Semaglutide
GLP-1 Receptor Agonist
Long-acting GLP-1 receptor agonist with a 168-hour half-life. Studied for glucose-dependent insulin secretion enhancement, gastric emptying delay, appetite suppression, and body composition improvements in metabolic research.
Format
5mg / vial
Purity
>99.5%
Category
Performance
Storage
2–8 °C
Research Price
€149
5mg / vial
RESEARCH USE ONLY
This compound is sold exclusively for in-vitro laboratory research. It is not intended for human consumption, therapeutic use, or self-administration. You must be 18+ and a qualified researcher to purchase.
Complete Your Research with the Pen Kit
Precise, painless, repeatable. The clinical-grade injection pen with 32G ultra-fine needles, bacteriostatic water, and your choice of peptide — ready to use out of the box.
€189
View details →Research Protocol Bundles
Metabolic Research Stack
Semaglutide + AOD-9604 + Fragment 176–191
A three-compound metabolic protocol combining GLP-1 receptor agonism (Semaglutide) with the two most studied lipolytic peptide fragments for body-composition research.
Bundle total
€297
10% bundle saving
Documented Research Parameters
Research Dose
0.25–2.4 mg per week (escalating)
Frequency
Once weekly
Duration
12–68 weeks (as per published clinical pharmacology)
Half-Life
~168 hours (7 days)
Route(s)
Subcutaneous
Solubility
Water
Reconstitution
2 ml bacteriostatic water per 5 mg vial
Key Research Findings
168-hour half-life achieved via albumin binding via C18 fatty diacid chain — enables once-weekly dosing in research models.
Crosses blood-brain barrier — central appetite suppression via ARC and hypothalamic GLP-1 receptors.

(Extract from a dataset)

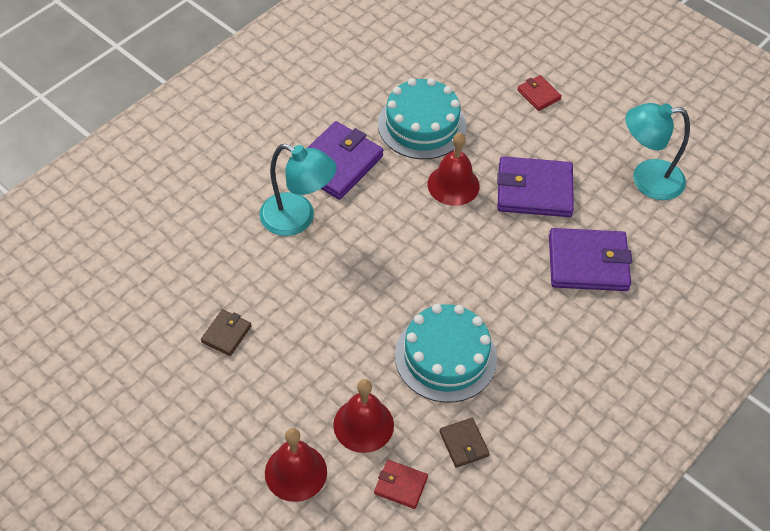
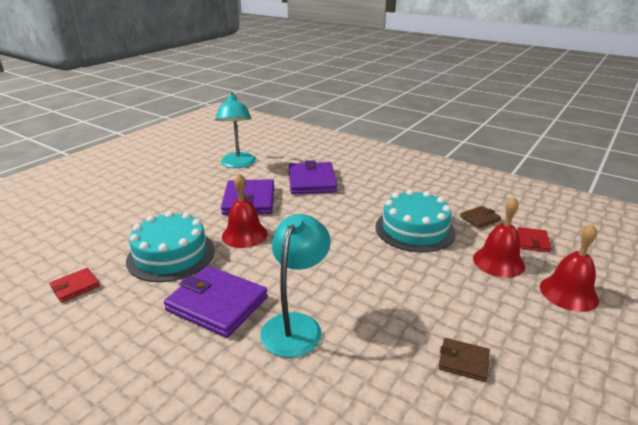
camera: 95 degrees left, 25 degrees down
(538, 94) = (148, 201): red wallet -> red wallet (75, 287)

Demonstrated 14.9% body weight reduction in the STEP 1 trial — foundational reference data.
Reduces cardiovascular events — established in SELECT trial (2023), providing outcome data context.
Administration Reference
Subcutaneous administration is the only route studied for semaglutide in the pharmacological literature. Standard sites: abdomen (avoiding 2-inch radius around navel), outer thigh, upper arm. Weekly injection, rotating sites between administrations. Dose escalation — starting at 0.25 mg/week and increasing every 4 weeks — is the standard pharmacological approach to minimise GI effects in research subjects.
Documented Combination Protocols
Not typically combined — dual agonism study; compare efficacy differences in GIP+GLP-1 vs GLP-1 mono research.
Metabolic research stack: GLP-1 axis modulation combined with NAD+ dependent mitochondrial function.
Complementary AMPK and insulin sensitivity research across different signalling axes.
IMPORTANT RESEARCH DISCLAIMER
This compound is for in-vitro research and laboratory use only. It has not been evaluated or approved by any regulatory authority for human therapeutic use. It must not be used as a food, drug, or cosmetic. SYNTHEXA assumes no liability for misuse. Handle in accordance with Good Laboratory Practice.